MCP servers hosted by Intric are hosted in Sweden using the subprocessor Glesys AB. Custom developed MCP servers deployed in a customer’s environment run in the customer’s environment.

When hosted in a customer specific instance, each MCP server runs in its own Kubernetes pod with dedicated infrastructure, databases, and a strict set of rules governing what it can and cannot access. MCP servers are logically isolated from one another — one server cannot reach another unless an explicit connection between them is established.

All secrets used by the intranet crawler are stored in Kubernetes Secrets and injected as environment variables at pod startup — they are never exposed to users or the browser.
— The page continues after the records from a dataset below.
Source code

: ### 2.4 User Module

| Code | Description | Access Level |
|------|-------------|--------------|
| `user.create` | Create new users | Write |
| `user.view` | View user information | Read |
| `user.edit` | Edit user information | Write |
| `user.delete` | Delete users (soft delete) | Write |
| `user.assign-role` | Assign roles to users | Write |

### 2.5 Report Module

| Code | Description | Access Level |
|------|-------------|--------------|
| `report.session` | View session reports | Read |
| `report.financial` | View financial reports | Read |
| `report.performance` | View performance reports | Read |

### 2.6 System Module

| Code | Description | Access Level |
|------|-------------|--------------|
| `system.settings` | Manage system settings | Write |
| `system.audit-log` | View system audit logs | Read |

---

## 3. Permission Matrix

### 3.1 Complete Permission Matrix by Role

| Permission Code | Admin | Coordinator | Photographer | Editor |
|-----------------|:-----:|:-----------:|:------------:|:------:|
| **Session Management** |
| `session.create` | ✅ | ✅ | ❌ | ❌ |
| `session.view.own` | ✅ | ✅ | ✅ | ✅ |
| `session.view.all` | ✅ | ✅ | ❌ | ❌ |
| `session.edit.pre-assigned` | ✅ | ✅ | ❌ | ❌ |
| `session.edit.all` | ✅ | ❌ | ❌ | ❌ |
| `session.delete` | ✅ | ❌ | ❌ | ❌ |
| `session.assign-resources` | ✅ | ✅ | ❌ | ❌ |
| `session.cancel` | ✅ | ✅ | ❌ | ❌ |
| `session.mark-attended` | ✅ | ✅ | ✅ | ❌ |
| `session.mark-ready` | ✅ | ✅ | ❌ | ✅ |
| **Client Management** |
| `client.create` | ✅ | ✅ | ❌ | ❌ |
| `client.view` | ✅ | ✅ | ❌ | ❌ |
  • MCP server: JWT (HS256) using a shared secret (MCP_SERVER_JWT_SECRET). Intric AI and the MCP server share this secret to authenticate every search call.
  • Intranet login: If the intranet requires a login, form-based credentials are stored on a Persistent Volume encrypted with Fernet (AES-128-CBC). The encryption key is mounted as a Kubernetes Secret volume.
  • Embedding API: The API key (EMBEDDING_API_KEY) is stored as a Kubernetes Secret.
  • Admin interface: The web-based admin panel (/admin/) is protected with HTTP Basic Auth. An IP allowlist (ALLOWED_IPS) restricts which addresses can reach the MCP server endpoint.

Conversation history where the intranet crawler MCP tool has been used follows the same deletion rules as other assistants.

The crawled content and vector index are stored on the Persistent Volume within your Kubernetes cluster. Pages that have not changed since the last crawl (detected via ETag/Last-Modified headers) are skipped. To clear the index, the ChromaDB collection can be reset via the admin interface or by removing the PVC.

Administrators can monitor how the service is used via the audit log where enabled.